# Shout out to all that attended the West Bend meet....Thanks!



## Rear Facing Drop Out (Feb 25, 2013)

It was a great time. Lots of old cool stuff was swapping hands and cash was flowing! Seemed like everyone was having a good time! Special thanks to Mother Nature for Clearing the way for a great sunn filled day!


----------



## Greg M. (Feb 25, 2013)

*Great time...*

Thanks Jeff for hosting this show.
Always a good time. 

Greg M.


----------



## frankster41 (Feb 25, 2013)

*Good Show*

He Jeffro,
The show was agood one.
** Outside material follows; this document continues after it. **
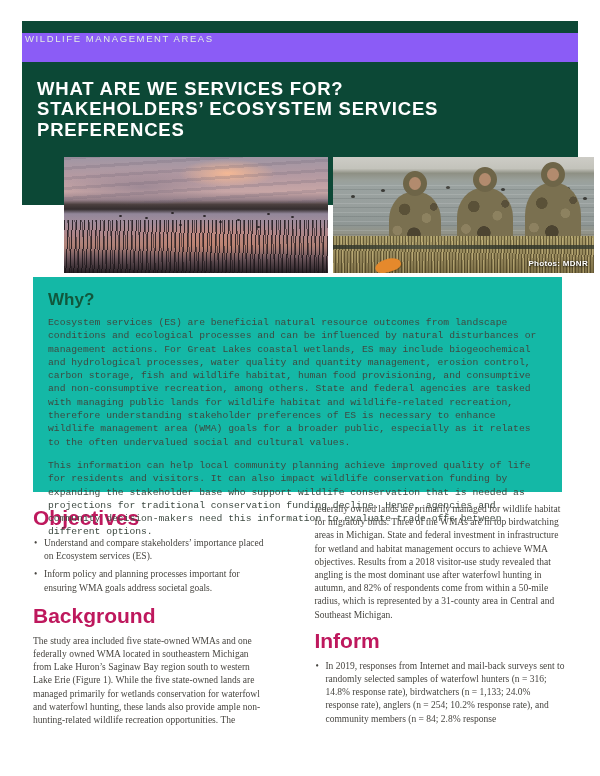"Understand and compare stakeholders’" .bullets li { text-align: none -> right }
Alot of good stuff there.
frankster41


----------



## WES PINCHOT (Feb 25, 2013)

*West bend swap meet*

It was great to see all the collectors and their stash.
Again, many thanks to jeff olsen.
Wes


----------



## 55tbird (Feb 26, 2013)

*Thanks Jeff!!*

Another great show Jeff! Sold alot and picked up some key parts. It was great to see alot of CABE members and talk shop.  Mike


----------



## Balloontyre (Feb 26, 2013)

*Large turnout*

Great swap, lots of dusty treasures and good deals. Even sold a pile of goodies.
Thank Jeff.


----------



## pedal4416 (Feb 26, 2013)

Thank you Jeff, I had a great time, sold some stuff, and bought some great items!


----------



## willswares1220 (Feb 26, 2013)

Great show as usual Jeff! 
It seems to be growing every year. I stood back a few times just to view all the action and the fun everyone was having! Lots of items changed hands that day and to me it's just enjoyable being around other bicycle enthusiasts and to see the interesting items they bring to sell. A truly nice group of guys & gals!!!!
Steve


----------